SIG SAUER Expands LEGION Series with the Introduction of P220 LEGION 10mm SAO

NEWINGTON, N.H. - SIG SAUER, Inc. is pleased to announce the expansion of the LEGION series of pistols with the SIG SAUER P220 LEGION 10mm SAO.

"The P220 was the pistol that started it all for modern day SIG, and the introduction of the P220 LEGION 10mm SAO brings new features to a SIG classic," said Tom Taylor, Chief Marketing Officer and Executive Vice President, Commercial Sales. "This is a single action only pistol giving it a lighter trigger pull, combined with the increased energy of the 10mm round, for more power and performance. On top of that, we've added the exclusive SIG SAUER LEGION series features and enhancements, which really takes it to the next level, putting a modern twist on this SIG classic."

The SIG SAUER P220 LEGION 10mm SAO is a full-size, hammer fired pistol, featuring a Legion Gray stainless steel slide and frame, with X-RAY3 Day/Night Sights, and an ambidextrous manual safety. LEGION enhancements include a solid steel guide rod, enhanced checkering on the front strap and under the trigger guard, front cocking serrations for easy slide operations, black G-10 checkered grips with LEGION medallion inset on the grips, LEGION Chevron engraved on the slide, and includes three (3) 8-round magazines.

P220 LEGION 10mm SAO Specs:

Overall Length: 8.8in.

Overall Height: 5.5in.

Overall Width: 1.5in.

Barrel Length: 5in.

Sight Radius: 7in.

Weight (incl. magazine): 44oz.

By registering a SIG SAUER LEGION Series pistol owners become a part of the SIG SAUER LEGION. This includes members-only access to free gear and premium merchandise, in addition to exclusive LEGION Member only communications and events. To learn more about the SIG SAUER LEGION visit sigsauer.com.
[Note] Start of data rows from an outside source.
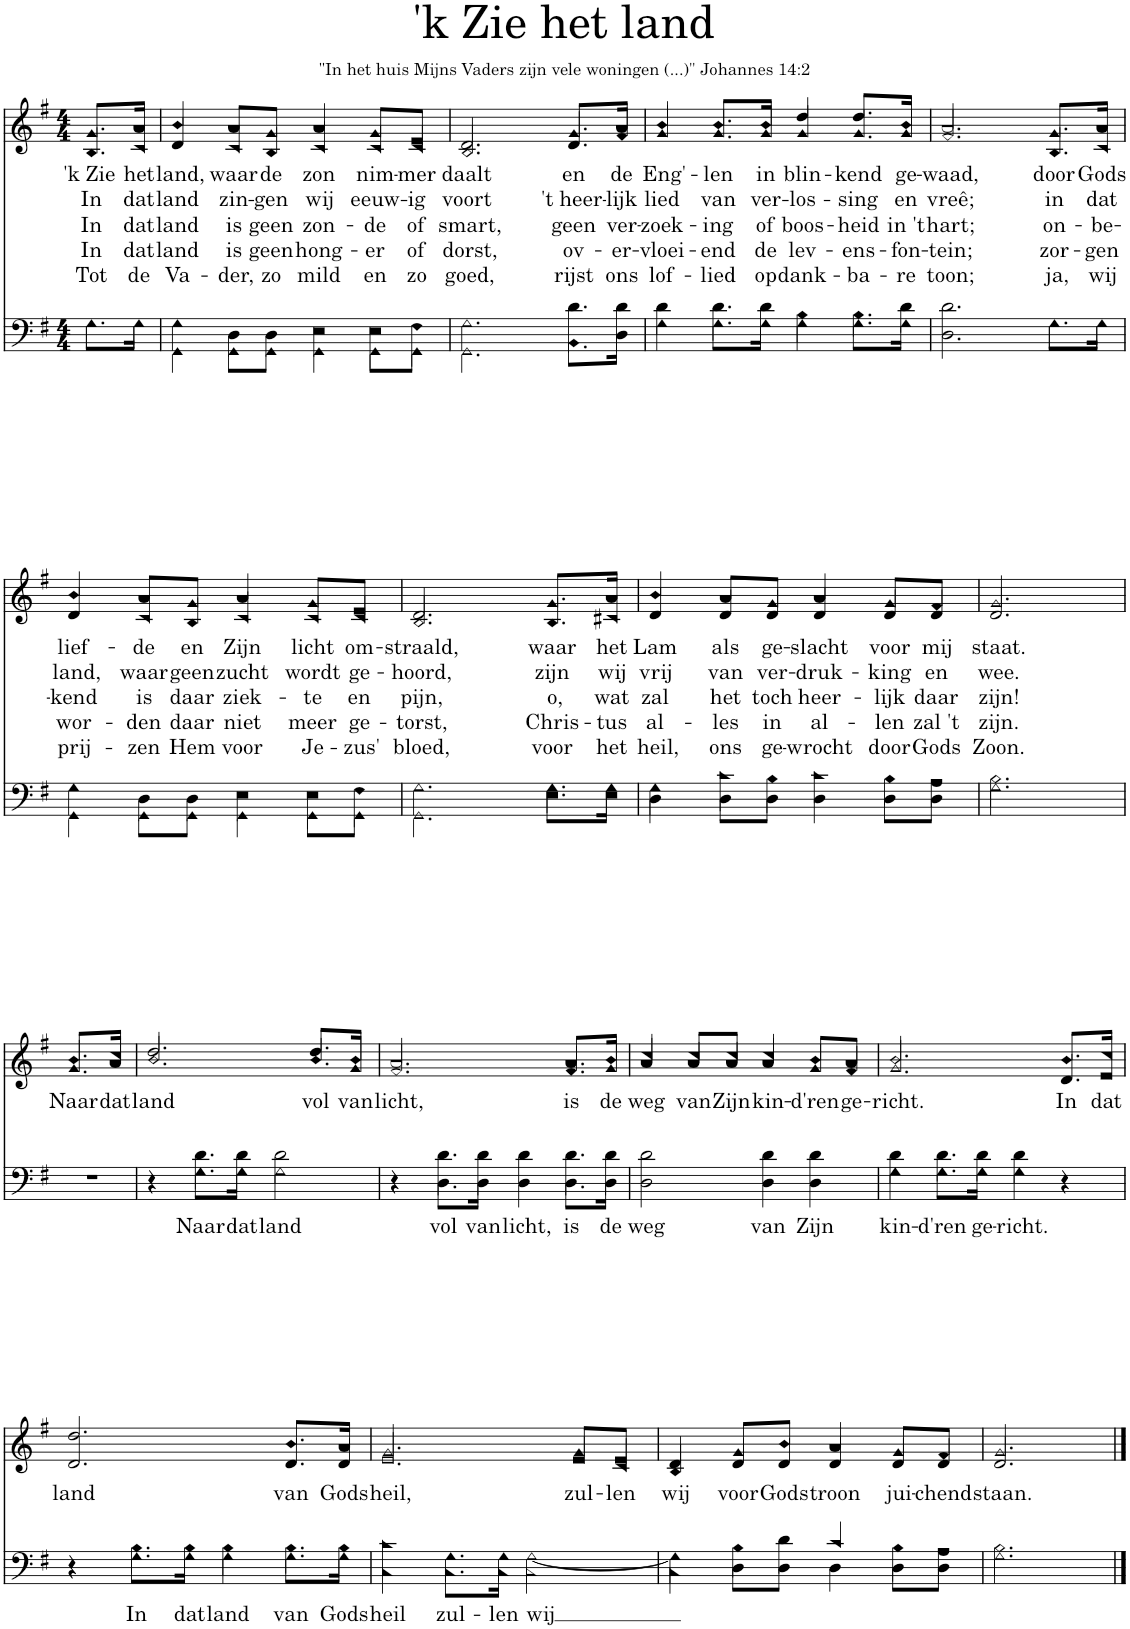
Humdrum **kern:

**kern	**text	**kern	**text	**text	**text	**text	**text
*part2	*part2	*part1	*part1	*part1	*part1	*part1	*part1
*staff2	*staff2	*staff1	*staff1	*staff1	*staff1	*staff1	*staff1
*I"Men	*	*I"Women	*	*	*	*	*
*clefF4	*	*clefG2	*	*	*	*	*
*k[f#]	*	*k[f#]	*	*	*	*	*
*M4/4	*	*M4/4	*	*	*	*	*
=	=	=	=	=	=	=	=
*^	*	*	*	*	*	*	*
!	!	!	!	!LO:LY:b	!LO:LY:b	!LO:LY:b	!LO:LY:b	!LO:LY:b
*	*	*	*^	*	*	*	*	*
8.G\L	8.G\L	.	8.g/L	8.B/L	'k Zie	In	In	In	Tot
!	!	!	!	!	!LO:LY:b	!LO:LY:b	!LO:LY:b	!LO:LY:b	!LO:LY:b
16G\Jk	16G\Jk	.	16a/Jk	16c/Jk	het	dat	dat	dat	de
=1	=1	=1	=1	=1	=1	=1	=1	=1	=1
!	!	!	!	!	!LO:LY:b	!LO:LY:b	!LO:LY:b	!LO:LY:b	!LO:LY:b
4G\	4GG\	.	4b/	4d/	land,	land	land	land	Va-
!	!	!	!	!	!LO:LY:b	!LO:LY:b	!LO:LY:b	!LO:LY:b	!LO:LY:b
8D\L	8GG\L	.	8a/L	8c/L	waar	zin-	is	is	-der,
!	!	!	!	!	!LO:LY:b	!LO:LY:b	!LO:LY:b	!LO:LY:b	!LO:LY:b
8D\J	8GG\J	.	8g/J	8B/J	de	-gen	geen	geen	zo
!	!	!	!	!	!LO:LY:b	!LO:LY:b	!LO:LY:b	!LO:LY:b	!LO:LY:b
4E\	4GG\	.	4a/	4c/	zon	wij	zon-	hong-	mild
!	!	!	!	!	!LO:LY:b	!LO:LY:b	!LO:LY:b	!LO:LY:b	!LO:LY:b
8E\L	8GG\L	.	8g/L	8c/L	nim-	eeuw-	-de	-er	en
!	!	!	!	!	!LO:LY:b	!LO:LY:b	!LO:LY:b	!LO:LY:b	!LO:LY:b
8F#\J	8GG\J	.	8e/J	8c/J	-mer	-ig	of	of	zo
=2	=2	=2	=2	=2	=2	=2	=2	=2	=2
!	!	!	!	!	!LO:LY:b	!LO:LY:b	!LO:LY:b	!LO:LY:b	!LO:LY:b
2.G\	2.GG\	.	2.d/	2.B/	daalt	voort	smart,	dorst,	goed,
!	!	!	!	!	!LO:LY:b	!LO:LY:b	!LO:LY:b	!LO:LY:b	!LO:LY:b
8.d\L	8.BB\L	.	8.g/L	8.d/L	en	't heer-	geen	ov-	rijst
!	!	!	!	!	!LO:LY:b	!LO:LY:b	!LO:LY:b	!LO:LY:b	!LO:LY:b
16d\Jk	16D\Jk	.	16a/Jk	16f#/Jk	de	-lijk	ver-	-er-	ons
=3	=3	=3	=3	=3	=3	=3	=3	=3	=3
!	!	!	!	!	!LO:LY:b	!LO:LY:b	!LO:LY:b	!LO:LY:b	!LO:LY:b
4d\	4G\	.	4b/	4g/	Eng'-	lied	-zoek-	-vloei-	lof-
!	!	!	!	!	!LO:LY:b	!LO:LY:b	!LO:LY:b	!LO:LY:b	!LO:LY:b
8.d\L	8.G\L	.	8.b/L	8.g/L	-len	van	-ing	-end	-lied
!	!	!	!	!	!LO:LY:b	!LO:LY:b	!LO:LY:b	!LO:LY:b	!LO:LY:b
16d\Jk	16G\Jk	.	16b/Jk	16g/Jk	in	ver-	of	de	op
!	!	!	!	!	!LO:LY:b	!LO:LY:b	!LO:LY:b	!LO:LY:b	!LO:LY:b
4B\	4G\	.	4dd/	4g/	blin-	-los-	boos-	lev-	dank-
!	!	!	!	!	!LO:LY:b	!LO:LY:b	!LO:LY:b	!LO:LY:b	!LO:LY:b
8.B\L	8.G\L	.	8.dd/L	8.g/L	-kend	-sing	-heid	-ens-	-ba-
!	!	!	!	!	!LO:LY:b	!LO:LY:b	!LO:LY:b	!LO:LY:b	!LO:LY:b
16d\Jk	16G\Jk	.	16b/Jk	16g/Jk	ge-	en	in 't	-fon-	-re
=4	=4	=4	=4	=4	=4	=4	=4	=4	=4
!	!	!	!	!	!LO:LY:b	!LO:LY:b	!LO:LY:b	!LO:LY:b	!LO:LY:b
2.d\	2.D\	.	2.a/	2.f#/	-waad,	vreê;	hart;	-tein;	toon;
!	!	!	!	!	!LO:LY:b	!LO:LY:b	!LO:LY:b	!LO:LY:b	!LO:LY:b
8.G\L	8.G\L	.	8.g/L	8.B/L	door	in	on-	zor-	ja,
!	!	!	!	!	!LO:LY:b	!LO:LY:b	!LO:LY:b	!LO:LY:b	!LO:LY:b
16G\Jk	16G\Jk	.	16a/Jk	16c/Jk	Gods	dat	-be-	-gen	wij
!!LO:LB:g=z	!!
=5	=5	=5	=5	=5	=5	=5	=5	=5	=5
!	!	!	!	!	!LO:LY:b	!LO:LY:b	!LO:LY:b	!LO:LY:b	!LO:LY:b
4G\	4GG\	.	4b/	4d/	lief-	land,	-kend	wor-	prij-
!	!	!	!	!	!LO:LY:b	!LO:LY:b	!LO:LY:b	!LO:LY:b	!LO:LY:b
8D\L	8GG\L	.	8a/L	8c/L	-de	waar	is	-den	-zen
!	!	!	!	!	!LO:LY:b	!LO:LY:b	!LO:LY:b	!LO:LY:b	!LO:LY:b
8D\J	8GG\J	.	8g/J	8B/J	en	geen	daar	daar	Hem
!	!	!	!	!	!LO:LY:b	!LO:LY:b	!LO:LY:b	!LO:LY:b	!LO:LY:b
4E\	4GG\	.	4a/	4c/	Zijn	zucht	ziek-	niet	voor
!	!	!	!	!	!LO:LY:b	!LO:LY:b	!LO:LY:b	!LO:LY:b	!LO:LY:b
8E\L	8GG\L	.	8g/L	8c/L	licht	wordt	-te	meer	Je-
!	!	!	!	!	!LO:LY:b	!LO:LY:b	!LO:LY:b	!LO:LY:b	!LO:LY:b
8F#\J	8GG\J	.	8e/J	8c/J	om-	ge-	en	ge-	-zus'
=6	=6	=6	=6	=6	=6	=6	=6	=6	=6
!	!	!	!	!	!LO:LY:b	!LO:LY:b	!LO:LY:b	!LO:LY:b	!LO:LY:b
2.G\	2.GG\	.	2.d/	2.B/	-straald,	-hoord,	pijn,	-torst,	bloed,
!	!	!	!	!	!LO:LY:b	!LO:LY:b	!LO:LY:b	!LO:LY:b	!LO:LY:b
8.G\L	8.E\L	.	8.g/L	8.B/L	waar	zijn	o,	Chris-	voor
!	!	!	!	!	!LO:LY:b	!LO:LY:b	!LO:LY:b	!LO:LY:b	!LO:LY:b
16G\Jk	16E\Jk	.	16a/Jk	16c#X/Jk	het	wij	wat	-tus	het
=7	=7	=7	=7	=7	=7	=7	=7	=7	=7
!	!	!	!	!	!LO:LY:b	!LO:LY:b	!LO:LY:b	!LO:LY:b	!LO:LY:b
4G\	4D\	.	4b/	4d/	Lam	vrij	zal	al-	heil,
!	!	!	!	!	!LO:LY:b	!LO:LY:b	!LO:LY:b	!LO:LY:b	!LO:LY:b
8c\L	8D\L	.	8a/L	8d/L	als	van	het	-les	ons
!	!	!	!	!	!LO:LY:b	!LO:LY:b	!LO:LY:b	!LO:LY:b	!LO:LY:b
8B\J	8D\J	.	8g/J	8d/J	ge-	ver-	toch	in	ge-
!	!	!	!	!	!LO:LY:b	!LO:LY:b	!LO:LY:b	!LO:LY:b	!LO:LY:b
4c\	4D\	.	4a/	4d/	-slacht	-druk-	heer-	al-	-wrocht
!	!	!	!	!	!LO:LY:b	!LO:LY:b	!LO:LY:b	!LO:LY:b	!LO:LY:b
8B\L	8D\L	.	8g/L	8d/L	voor	-king	-lijk	-len	door
!	!	!	!	!	!LO:LY:b	!LO:LY:b	!LO:LY:b	!LO:LY:b	!LO:LY:b
8A\J	8D\J	.	8f#/J	8d/J	mij	en	daar	zal 't	Gods
=8	=8	=8	=8	=8	=8	=8	=8	=8	=8
!	!	!	!	!	!LO:LY:b	!LO:LY:b	!LO:LY:b	!LO:LY:b	!LO:LY:b
2.B\	2.G\	.	2.g/	2.d/	staat.	wee.	zijn!	zijn.	Zoon.
!!LO:LB:g=z	!!
=9	=9	=9	=9	=9	=9	=9	=9	=9	=9
!	!	!	!	!	!LO:LY:b	!	!	!	!
*v	*v	*	*	*	*	*	*	*	*
1r	.	8.b/L	8.g/L	Naar	.	.	.	.
!	!	!	!	!LO:LY:b	!	!	!	!
.	.	16cc/Jk	16a/Jk	dat	.	.	.	.
.	.	2.ryy	2.ryy	.	.	.	.	.
=10	=10	=10	=10	=10	=10	=10	=10	=10
*^	*	*	*	*	*	*	*	*
!	!	!	!	!	!LO:LY:b	!	!	!	!
4r	4r	.	2.dd/	2.b/	land	.	.	.	.
!	!	!LO:LY:b	!	!	!	!	!	!	!
8.d\L	8.G\L	Naar	.	.	.	.	.	.	.
!	!	!LO:LY:b	!	!	!	!	!	!	!
16d\Jk	16G\Jk	dat	.	.	.	.	.	.	.
!	!	!LO:LY:b	!	!	!	!	!	!	!
2d\	2G\	land	.	.	.	.	.	.	.
!	!	!	!	!	!LO:LY:b	!	!	!	!
.	.	.	8.dd/L	8.b/L	vol	.	.	.	.
!	!	!	!	!	!LO:LY:b	!	!	!	!
.	.	.	16b/Jk	16g/Jk	van	.	.	.	.
=11	=11	=11	=11	=11	=11	=11	=11	=11	=11
!	!	!	!	!	!LO:LY:b	!	!	!	!
4r	4r	.	2.a/	2.f#/	licht,	.	.	.	.
!	!	!LO:LY:b	!	!	!	!	!	!	!
8.d\L	8.D\L	vol	.	.	.	.	.	.	.
!	!	!LO:LY:b	!	!	!	!	!	!	!
16d\Jk	16D\Jk	van	.	.	.	.	.	.	.
!	!	!LO:LY:b	!	!	!	!	!	!	!
4d\	4D\	licht,	.	.	.	.	.	.	.
!	!	!LO:LY:b	!	!	!LO:LY:b	!	!	!	!
8.d\L	8.D\L	is	8.a/L	8.f#/L	is	.	.	.	.
!	!	!LO:LY:b	!	!	!LO:LY:b	!	!	!	!
16d\Jk	16D\Jk	de	16b/Jk	16g/Jk	de	.	.	.	.
=12	=12	=12	=12	=12	=12	=12	=12	=12	=12
!	!	!LO:LY:b	!	!	!LO:LY:b	!	!	!	!
2d\	2D\	weg	4cc/	4a/	weg	.	.	.	.
!	!	!	!	!	!LO:LY:b	!	!	!	!
.	.	.	8cc/L	8a/L	van	.	.	.	.
!	!	!	!	!	!LO:LY:b	!	!	!	!
.	.	.	8cc/J	8a/J	Zijn	.	.	.	.
!	!	!LO:LY:b	!	!	!LO:LY:b	!	!	!	!
4d\	4D\	van	4cc/	4a/	kin-	.	.	.	.
!	!	!LO:LY:b	!	!	!LO:LY:b	!	!	!	!
4d\	4D\	Zijn	8b/L	8g/L	-d'ren	.	.	.	.
!	!	!	!	!	!LO:LY:b	!	!	!	!
.	.	.	8a/J	8f#/J	ge-	.	.	.	.
=13	=13	=13	=13	=13	=13	=13	=13	=13	=13
!	!	!LO:LY:b	!	!	!LO:LY:b	!	!	!	!
4d\	4G\	kin-	2.b/	2.g/	-richt.	.	.	.	.
!	!	!LO:LY:b	!	!	!	!	!	!	!
8.d\L	8.G\L	-d'ren	.	.	.	.	.	.	.
!	!	!LO:LY:b	!	!	!	!	!	!	!
16d\Jk	16G\Jk	ge-	.	.	.	.	.	.	.
!	!	!LO:LY:b	!	!	!	!	!	!	!
4d\	4G\	-richt.	.	.	.	.	.	.	.
!	!	!	!	!	!LO:LY:b	!	!	!	!
4r	4r	.	8.b/L	8.d/L	In	.	.	.	.
!	!	!	!	!	!LO:LY:b	!	!	!	!
.	.	.	16cc/Jk	16e/Jk	dat	.	.	.	.
!!LO:LB:g=z	!!
=14	=14	=14	=14	=14	=14	=14	=14	=14	=14
!	!	!	!	!	!LO:LY:b	!	!	!	!
4r	4r	.	2.dd/	2.d/	land	.	.	.	.
!	!	!LO:LY:b	!	!	!	!	!	!	!
8.B\L	8.G\L	In	.	.	.	.	.	.	.
!	!	!LO:LY:b	!	!	!	!	!	!	!
16B\Jk	16G\Jk	dat	.	.	.	.	.	.	.
!	!	!LO:LY:b	!	!	!	!	!	!	!
4B\	4G\	land	.	.	.	.	.	.	.
!	!	!LO:LY:b	!	!	!LO:LY:b	!	!	!	!
8.B\L	8.G\L	van	8.b/L	8.d/L	van	.	.	.	.
!	!	!LO:LY:b	!	!	!LO:LY:b	!	!	!	!
16B\Jk	16G\Jk	Gods	16a/Jk	16d/Jk	Gods	.	.	.	.
=15	=15	=15	=15	=15	=15	=15	=15	=15	=15
!	!	!LO:LY:b	!	!	!LO:LY:b	!	!	!	!
4c\	4C\	heil	2.g/	2.e/	heil,	.	.	.	.
!	!	!LO:LY:b	!	!	!	!	!	!	!
8.G\L	8.C\L	zul-	.	.	.	.	.	.	.
!	!	!LO:LY:b	!	!	!	!	!	!	!
16G\Jk	16C\Jk	-len	.	.	.	.	.	.	.
!	!	!LO:LY:b	!	!	!	!	!	!	!
[2G\	[2C\	wij	.	.	.	.	.	.	.
!	!	!	!	!	!LO:LY:b	!	!	!	!
.	.	.	8g/L	8e/L	zul-	.	.	.	.
!	!	!	!	!	!LO:LY:b	!	!	!	!
.	.	.	8e/J	8c/J	-len	.	.	.	.
=16	=16	=16	=16	=16	=16	=16	=16	=16	=16
!	!	!	!	!	!LO:LY:b	!	!	!	!
4G\]	4C\]	.	4d/	4B/	wij	.	.	.	.
!	!	!	!	!	!LO:LY:b	!	!	!	!
8B\L	8D\L	.	8g/L	8d/L	voor	.	.	.	.
!	!	!	!	!	!LO:LY:b	!	!	!	!
8d\J	8D\J	.	8b/J	8d/J	Gods	.	.	.	.
!	!	!	!	!	!LO:LY:b	!	!	!	!
4c/	4D\	.	4a/	4d/	troon	.	.	.	.
!	!	!	!	!	!LO:LY:b	!	!	!	!
8B\L	8D\L	.	8g/L	8d/L	jui-	.	.	.	.
!	!	!	!	!	!LO:LY:b	!	!	!	!
8A\J	8D\J	.	8f#/J	8d/J	-chend	.	.	.	.
=17	=17	=17	=17	=17	=17	=17	=17	=17	=17
!	!	!	!	!	!LO:LY:b	!	!	!	!
2.B\	2.G\	.	2.g/	2.d/	staan.	.	.	.	.
*v	*v	*	*	*	*	*	*	*	*
*	*	*v	*v	*	*	*	*	*
==	==	==	==	==	==	==	==
*-	*-	*-	*-	*-	*-	*-	*-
The SIG SAUER P220 LEGION 10mm SAO is currently shipping and available for purchase at retailers nationwide. Complete product specs and information for the P220 LEGION 10mm SAO are available at sigsauer.com.


----------



## hassell (Feb 9, 2010)

A beast.


----------



## youngdon (Mar 10, 2010)

Yeah it is, but it’s a Sig and I’d bet it functions flawlessly.


----------